Mandats à l'Assemblée nationale ou à la Chambre des députés

Régime politique
Révolution
Législature
Assemblée nationale législative
Mandat
Du 27 août 1791 au 20 septembre 1792
Département
Mayenne
Groupe
Majorité réformatrice
Régime politique
Révolution
Législature
Convention nationale
Mandat
Du 3 septembre 1792 au 26 octobre 1795
Département
Mayenne
Groupe
Gauche
Régime politique
Révolution
Législature
Conseil des Cinq-Cents
Mandat
Du 13 octobre 1795 au 26 décembre 1799
Département
Mayenne
Groupe
Gauche

Biographies

Biographie extraite du dictionnaire des parlementaires français de 1789 à 1889 (Adolphe Robert et Gaston Cougny)

Député à l'Assemblée législative de 1791, membre de la Convention et député au Conseil des Cinq-Cents, né à Mayenne (Mayenne), le 4 septembre 1756, mort à Mayenne, le 13 avril 1831.

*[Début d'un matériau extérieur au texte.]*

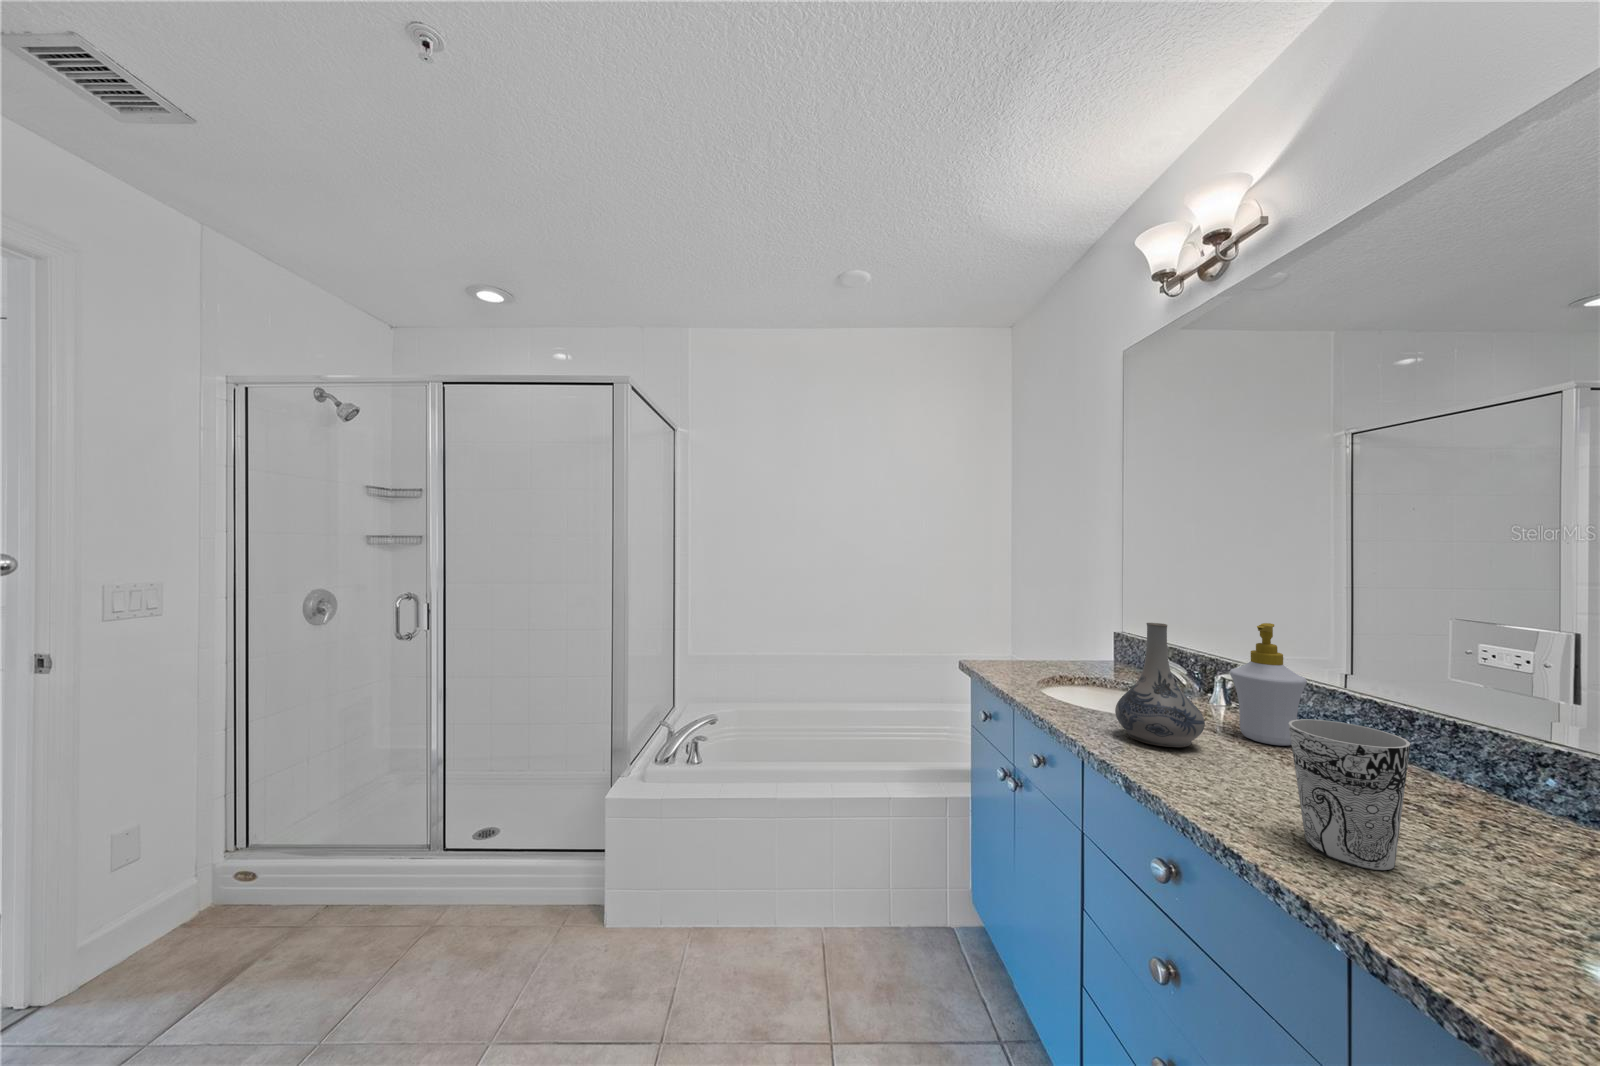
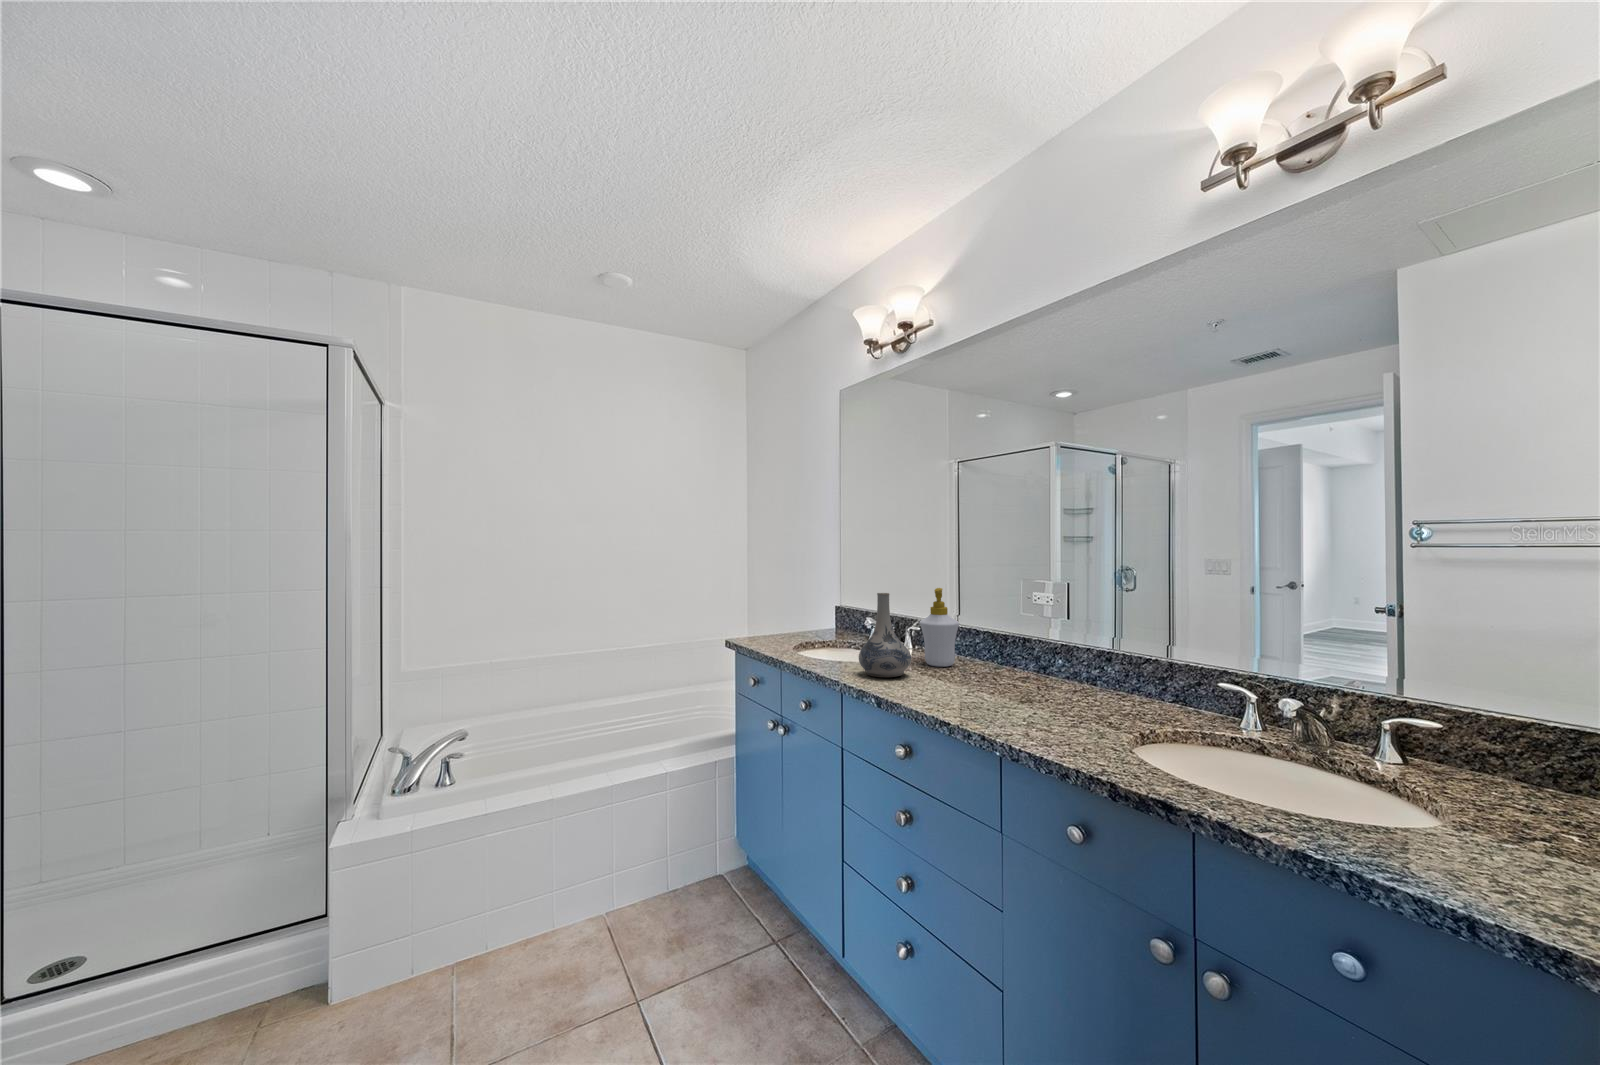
cup: present [1289,719,1410,870] -> none [967,640,1018,716]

Il s'était d'abord destiné à l'Eglise, avait reçu la tonsure le 29 mars 1777 ; puis ayant délaissé la théologie pour le droit, il avait été reçu avocat au parlement le 29 août 1782, et s'était fixé comme avocat dans sa ville natale le 3 février 1785, puis comme juge au même tribunal.

Il fut élu, le 27 août 1791, député de la Mayenne à l'Assemblée législative, par 204 voix sur 336 votants.

Le même département l'envoya, le 3 septembre 1792, siéger à la Convention, par 331 voix sur 407 votants.

Dans le procès de Louis XVI, il répondit au 3e appel nominal : « Je vote pour la mort mais avec sursis jusqu'au moment où les puissances étrangères voudraient envahir le territoire de la République. Et dans le cas où elles feraient la paix, je vote pour qu'on examine alors s'il n'y a pas lieu de commuer la peine. Mon opinion est indivisible. »

Elu par la Mayenne, le 21 vendémiaire an IV, député au Conseil des Cinq-Cents par 51 voix, et réélu, le 25 germinal an VI, il se montra assez ardent contre les royalistes, demanda qu'on protégeât les patriotes « toujours en butte à leurs poignards » et fit voter un décret favorable aux coupables qui dénonceraient leurs complices.

Il fut nommé, le 9 floréal an VIII, juge au tribunal d'appel d'Angers, mais il ne se présenta pas lors de l'installation, fut porté absent jusqu'au 23 brumaire an IX, et, considéré alors comme démisionnaire, fut remplacé.

Le 19 octobre 1808, il refusa les fonctions de juge-suppléant au tribunal de Mayenne.

Retiré à Belgeard (Mayenne) il s'occupa de littérature, fut mis en surveillance à Bourgnouvel (Mayenne) sous la restauration, et obtint l'autorisation de rentrer à Mayenne, où il mourut, à 75 ans.